Grandmother had had no idea that people could talk that way to one another and then fall asleep and wake up in the morning as if nothing had happened. It was so dirty and dark. It didn’t even seem like those types of words belonged in the house. It was like discovering a rat in the kitchen.

All the children in the family had been raised on these harsh words. You could tell that at first glance. They all had nasty looks about them. It was hard to even tell what their appearances were actually like because their bitter expressions got in the way.
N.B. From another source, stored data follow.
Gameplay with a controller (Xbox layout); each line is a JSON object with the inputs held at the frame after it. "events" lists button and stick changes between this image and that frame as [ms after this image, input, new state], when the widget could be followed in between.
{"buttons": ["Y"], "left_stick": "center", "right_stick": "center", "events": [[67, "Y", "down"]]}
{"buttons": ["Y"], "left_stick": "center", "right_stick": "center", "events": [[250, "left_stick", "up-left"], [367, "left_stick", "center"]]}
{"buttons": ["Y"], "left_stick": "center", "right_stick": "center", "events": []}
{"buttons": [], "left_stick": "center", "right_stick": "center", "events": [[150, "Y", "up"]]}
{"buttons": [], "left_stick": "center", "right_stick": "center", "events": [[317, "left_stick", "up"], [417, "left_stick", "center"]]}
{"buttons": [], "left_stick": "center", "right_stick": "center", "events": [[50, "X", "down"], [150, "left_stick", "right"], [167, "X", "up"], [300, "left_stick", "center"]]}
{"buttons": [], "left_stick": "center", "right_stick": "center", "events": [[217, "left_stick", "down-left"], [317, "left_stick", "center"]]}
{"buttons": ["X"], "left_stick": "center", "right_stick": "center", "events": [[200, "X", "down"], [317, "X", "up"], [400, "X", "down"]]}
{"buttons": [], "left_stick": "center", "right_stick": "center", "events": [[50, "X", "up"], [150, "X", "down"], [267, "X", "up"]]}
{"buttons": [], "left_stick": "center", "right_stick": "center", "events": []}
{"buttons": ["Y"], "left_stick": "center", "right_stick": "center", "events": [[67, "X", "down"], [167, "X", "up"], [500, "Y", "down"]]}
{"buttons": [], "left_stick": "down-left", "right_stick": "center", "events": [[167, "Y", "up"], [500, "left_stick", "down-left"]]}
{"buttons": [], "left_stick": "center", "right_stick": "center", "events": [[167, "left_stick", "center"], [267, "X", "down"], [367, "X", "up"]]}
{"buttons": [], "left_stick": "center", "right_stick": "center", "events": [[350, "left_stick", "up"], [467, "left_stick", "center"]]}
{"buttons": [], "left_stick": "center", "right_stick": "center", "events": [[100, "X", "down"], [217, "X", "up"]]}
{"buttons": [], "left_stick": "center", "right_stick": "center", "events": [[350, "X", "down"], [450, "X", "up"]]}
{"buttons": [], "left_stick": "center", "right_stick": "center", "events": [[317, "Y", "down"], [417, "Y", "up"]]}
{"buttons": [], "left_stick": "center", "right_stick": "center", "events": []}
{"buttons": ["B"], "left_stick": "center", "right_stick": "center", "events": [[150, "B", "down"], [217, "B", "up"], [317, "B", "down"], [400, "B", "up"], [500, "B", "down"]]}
Grandmother had been raised differently. It had never occurred to her that there was a possibility that she might not be loved. This made her a trusting, sleepy little girl for the first years of her life. She was good at the things that a little girl is supposed to be good at, which are not necessarily things that are great in themselves. And they were useless during a war.

Marie was always hungry for any sort of affection. She was like a stray dog in that way. Grandmother got too much affection. She was like a fat, declawed house cat with a little bell around its neck in that way.

Marie let her sleep in her bed and let her tell the authorities that she was her cousin. If it was known that she was a Jew, she would have to wear a yellow Star of David, be banned from movies, cafés and parks, be denied a radio and be subjected to curfews. She would never be allowed to have any fun at all. And you never knew when she’d be sent off herself.

Marie noticed that songs on the radio always sounded better now that Grandmother was around. She liked lying in the dark and whispering aloud a question like, “Do you think that we only started existing when we came into this world or since the beginning of time?” And hearing a voice whisper back, “Only since we were born.”